Succesformule
Ten dele was deze ontwikkeling ook een vruchtbaar inhaken op de moderne ontwikkelingen in de andere sociale wetenschappen. Zo heeft bij voorbeeld het werk van Michel Foucault vele Franse historici de ogen geopend. Niet alleen sneed hij onbevangen en op grootschalige wijze onderwerpen aan als dood, seksualiteit, waanzin, angst en lichaamsbeleving, maar ook introduceerde hij een nieuwe opvatting over ‘historische documenten’ als zodanig.
Emmanuel Le Roy Ladurie
Gedeeltelijk was de opkomst van de nouvelle-nouvelle histoire natuurlijk ook een ontdekking van een modieuze succesformule waarmee een groot publiek bereikt kon worden. Het kan dan ook niet ontkend worden dat le retour du pittoresque, de nadruk op de smeuïge anekdote en het pikante detail, soms enigszins de wetenschappelijke voorzichtigheid overwoekerde. Daarbij is er nog steeds bij vele Franse historici een onuitroeibare en somtijds lichtelijk storende neiging om voor cultuurfilosoof te spelen, en in hun studies op zoek te gaan naar de wortels van het vermeende geestelijk lijden van onze tijd.
Niettemin behoort de stroming van de anthropologie historique tot het meest stimulerende van wat de geschiedwetenschap momenteel te bieden heeft. Juist omdat alle aspecten van het menselijk bestaan tot onderwerp van studie zijn geworden kan met recht gesproken worden van existentiële geschiedenis, zoals de jonge en veelbelovende Nederlandse historicus P. den Boer enige tijd geleden in het Tijdschrift voor Geschiedenis deed.
De recensies van Le Roy Ladurie in Parmi les historiens gaan voor een groot gedeelte over deze nieuwe ontwikkelingen, waarin hij zelf overigens een hoofdrol speelt. Daarnaast passeren echter ook een aantal ‘traditionele’ regionaal-demografische werken de revue, alsmede een paar recent in het Frans vertaalde klassieken (Norbert Elias, Caro Baroja, Arnold Toynbee).

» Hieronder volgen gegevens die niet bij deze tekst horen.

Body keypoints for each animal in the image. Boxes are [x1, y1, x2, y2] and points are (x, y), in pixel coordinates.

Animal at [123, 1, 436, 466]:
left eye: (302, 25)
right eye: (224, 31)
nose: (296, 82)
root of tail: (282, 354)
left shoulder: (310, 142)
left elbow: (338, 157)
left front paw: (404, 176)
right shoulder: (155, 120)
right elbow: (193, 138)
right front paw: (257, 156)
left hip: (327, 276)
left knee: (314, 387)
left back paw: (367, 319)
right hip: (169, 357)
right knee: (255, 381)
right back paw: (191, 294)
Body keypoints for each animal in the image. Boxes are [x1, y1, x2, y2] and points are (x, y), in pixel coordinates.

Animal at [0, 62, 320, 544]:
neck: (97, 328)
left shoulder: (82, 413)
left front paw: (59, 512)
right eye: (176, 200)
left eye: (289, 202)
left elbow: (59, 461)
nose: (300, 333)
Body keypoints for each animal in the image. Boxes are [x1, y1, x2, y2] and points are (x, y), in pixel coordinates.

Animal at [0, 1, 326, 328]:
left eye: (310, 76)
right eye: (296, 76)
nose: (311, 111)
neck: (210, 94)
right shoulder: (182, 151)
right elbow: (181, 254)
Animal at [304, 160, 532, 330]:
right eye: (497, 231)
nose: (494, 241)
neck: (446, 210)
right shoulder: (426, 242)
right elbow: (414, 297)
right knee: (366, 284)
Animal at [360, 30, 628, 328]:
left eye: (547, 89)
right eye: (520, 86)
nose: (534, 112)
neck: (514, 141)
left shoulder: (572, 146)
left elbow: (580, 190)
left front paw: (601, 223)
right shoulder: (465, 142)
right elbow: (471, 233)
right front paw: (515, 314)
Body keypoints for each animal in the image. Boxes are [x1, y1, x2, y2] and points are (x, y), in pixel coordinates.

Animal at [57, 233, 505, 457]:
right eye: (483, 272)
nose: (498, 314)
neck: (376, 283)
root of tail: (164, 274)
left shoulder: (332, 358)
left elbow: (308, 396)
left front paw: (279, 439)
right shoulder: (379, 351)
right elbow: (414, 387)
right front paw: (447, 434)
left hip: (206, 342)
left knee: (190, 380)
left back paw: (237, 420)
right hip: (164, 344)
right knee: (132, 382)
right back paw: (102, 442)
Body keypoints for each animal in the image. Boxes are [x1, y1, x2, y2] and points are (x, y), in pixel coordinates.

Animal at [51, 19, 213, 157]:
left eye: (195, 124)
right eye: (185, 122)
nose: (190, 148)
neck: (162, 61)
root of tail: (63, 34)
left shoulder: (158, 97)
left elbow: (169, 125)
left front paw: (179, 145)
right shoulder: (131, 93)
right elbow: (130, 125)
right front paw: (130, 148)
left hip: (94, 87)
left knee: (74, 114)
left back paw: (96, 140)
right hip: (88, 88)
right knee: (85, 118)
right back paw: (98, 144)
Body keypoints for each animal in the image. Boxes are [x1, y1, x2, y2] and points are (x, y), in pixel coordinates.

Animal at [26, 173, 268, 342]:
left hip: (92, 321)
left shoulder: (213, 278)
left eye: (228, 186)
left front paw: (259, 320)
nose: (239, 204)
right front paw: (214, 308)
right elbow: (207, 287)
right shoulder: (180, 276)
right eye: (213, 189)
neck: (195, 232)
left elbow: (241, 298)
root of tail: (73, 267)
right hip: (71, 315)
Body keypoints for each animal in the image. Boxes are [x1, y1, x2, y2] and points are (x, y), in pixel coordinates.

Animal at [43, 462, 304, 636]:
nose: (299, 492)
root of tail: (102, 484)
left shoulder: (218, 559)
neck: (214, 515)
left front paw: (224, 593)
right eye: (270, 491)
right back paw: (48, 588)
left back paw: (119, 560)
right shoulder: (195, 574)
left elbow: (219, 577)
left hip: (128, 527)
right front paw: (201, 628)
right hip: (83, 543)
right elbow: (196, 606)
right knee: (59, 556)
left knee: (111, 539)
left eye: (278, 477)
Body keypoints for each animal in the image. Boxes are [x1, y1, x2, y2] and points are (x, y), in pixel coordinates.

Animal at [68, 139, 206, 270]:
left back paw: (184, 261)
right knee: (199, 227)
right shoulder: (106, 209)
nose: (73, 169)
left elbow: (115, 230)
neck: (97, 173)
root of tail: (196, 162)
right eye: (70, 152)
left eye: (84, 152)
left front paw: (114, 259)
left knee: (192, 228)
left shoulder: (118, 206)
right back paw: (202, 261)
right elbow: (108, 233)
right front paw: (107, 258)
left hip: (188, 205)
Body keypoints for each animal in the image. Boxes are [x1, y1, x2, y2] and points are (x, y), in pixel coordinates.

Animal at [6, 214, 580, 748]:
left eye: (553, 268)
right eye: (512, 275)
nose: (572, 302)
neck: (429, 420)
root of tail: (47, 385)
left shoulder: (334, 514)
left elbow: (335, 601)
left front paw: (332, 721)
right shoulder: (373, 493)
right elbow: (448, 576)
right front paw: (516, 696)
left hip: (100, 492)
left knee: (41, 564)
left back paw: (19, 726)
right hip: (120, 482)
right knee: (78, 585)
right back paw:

Maar centraal in deze bundel staan de voormannen van de huidige Franse geschiedschrijving, zoals de grondleggers van de moderne mentaliteitsgeschiedenis Robert Mandrou, George Duby en Jacques Le Goff; de specialisten op het gebied van de geschiedenis van de liefde, als Jacques Solé (L'Amour en Occident), Jean-Louis Flandrin (Les Amours paysannes) en Elisabeth Badinter (L'Amour en plus); en natuurlijk bovenal de geschiedschrijvers van de Dood, als de briljante maar grillige Philippe Ariès (L'Homme devant la mort; Essai sur l'histoire de la mort en Occident), Michel Vovelle (Piété baroque et déchristianisation en Provence), François Lebrun (Les hommes et la mort en Anjou), en de zeer christelijke maar toch fenomenale Pierre Chaunu (La Mort en Paris). Deze Pierre Chaunu heeft zelfs voor Franse begrippen een onnavolgbaar grote produktiviteit, waarbij hij overigens kan steunen op tientallen studenten en medewerkers die hij als ongekroonde keizer van de Sorbonne voor hem aan het werk heeft gezet.
Want hoe informatief de bundel van Le Roy Ladurie ook moge zijn, de achterkant van de Franse geschiedschrijving komt niet aan de orde. Achter de façade van bruisende historische activiteit en de soms tamelijk misselijk makende wederzijdse bewondering heerst een strakke hiërarchie, die meer dan eens tot vergelijkingen met de mafia aanleiding heeft geven. Om als historicus in Frankrijk iets te betekenen dient men niet alleen briljant te zijn, maar ook nog eens in het gevlei te komen bij één van de godfathers. Niettemin kan de Franse geschiedschrijving bogen op ontzagwekkende resultaten. Daarvan krijgt men in deze bundel van Le Roy Ladurie een aardig overzicht.
■
Bij uitgeverij Bert Bakker is de Nederlandse vertaling verschenen van Le Roy Laduries Montaillou, Een ketters dorp in de Pyreneeën 1294-1324. Vertaling: Claire den Boer en Roland Fagel, 500 p., f45, -. De oorspronkelijke uitgave werd besproken in de Boekenbijlage van 18 oktober 1980.